** Opening Available data block **
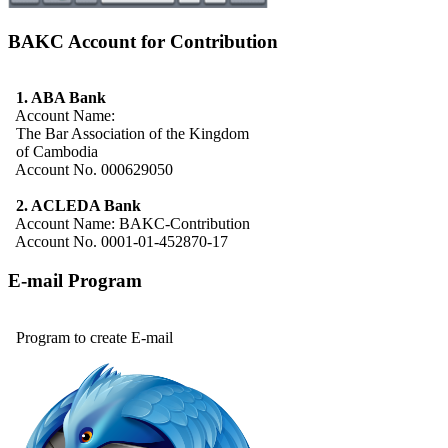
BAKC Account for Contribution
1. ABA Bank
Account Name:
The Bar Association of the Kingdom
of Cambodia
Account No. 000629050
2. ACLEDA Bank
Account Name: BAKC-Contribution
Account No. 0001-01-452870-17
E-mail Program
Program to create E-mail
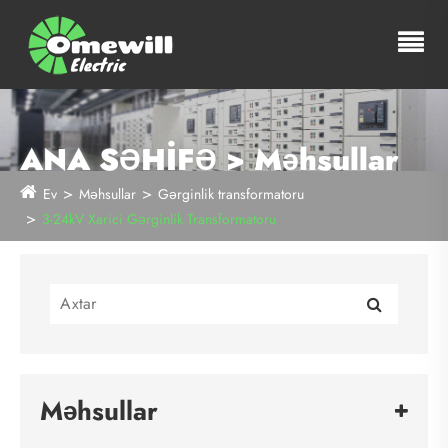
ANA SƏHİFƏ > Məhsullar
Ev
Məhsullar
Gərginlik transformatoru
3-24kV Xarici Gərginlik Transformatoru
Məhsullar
** Closing Available data block **
** Opening Available data block **
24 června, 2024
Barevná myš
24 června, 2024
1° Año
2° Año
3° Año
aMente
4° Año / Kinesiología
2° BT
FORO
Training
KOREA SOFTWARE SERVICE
** Closing Available data block **
** Opening Available data block **
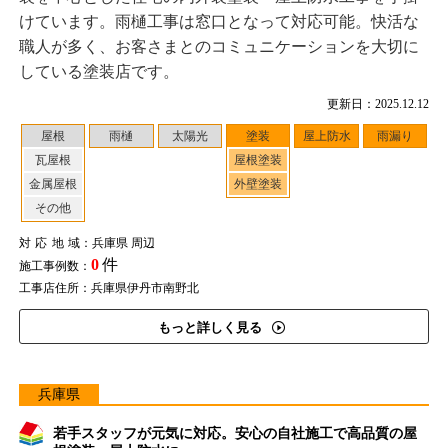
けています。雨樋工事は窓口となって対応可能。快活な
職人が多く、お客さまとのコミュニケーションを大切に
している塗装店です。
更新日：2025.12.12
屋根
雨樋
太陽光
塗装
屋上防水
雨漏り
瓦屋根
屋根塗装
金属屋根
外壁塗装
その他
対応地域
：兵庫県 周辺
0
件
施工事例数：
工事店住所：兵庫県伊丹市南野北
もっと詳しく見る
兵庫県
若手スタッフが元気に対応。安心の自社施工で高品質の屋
** Closing Available data block **
Only the number is wanted: how many lines in the entries above contain the string "Name"?

**Result**
2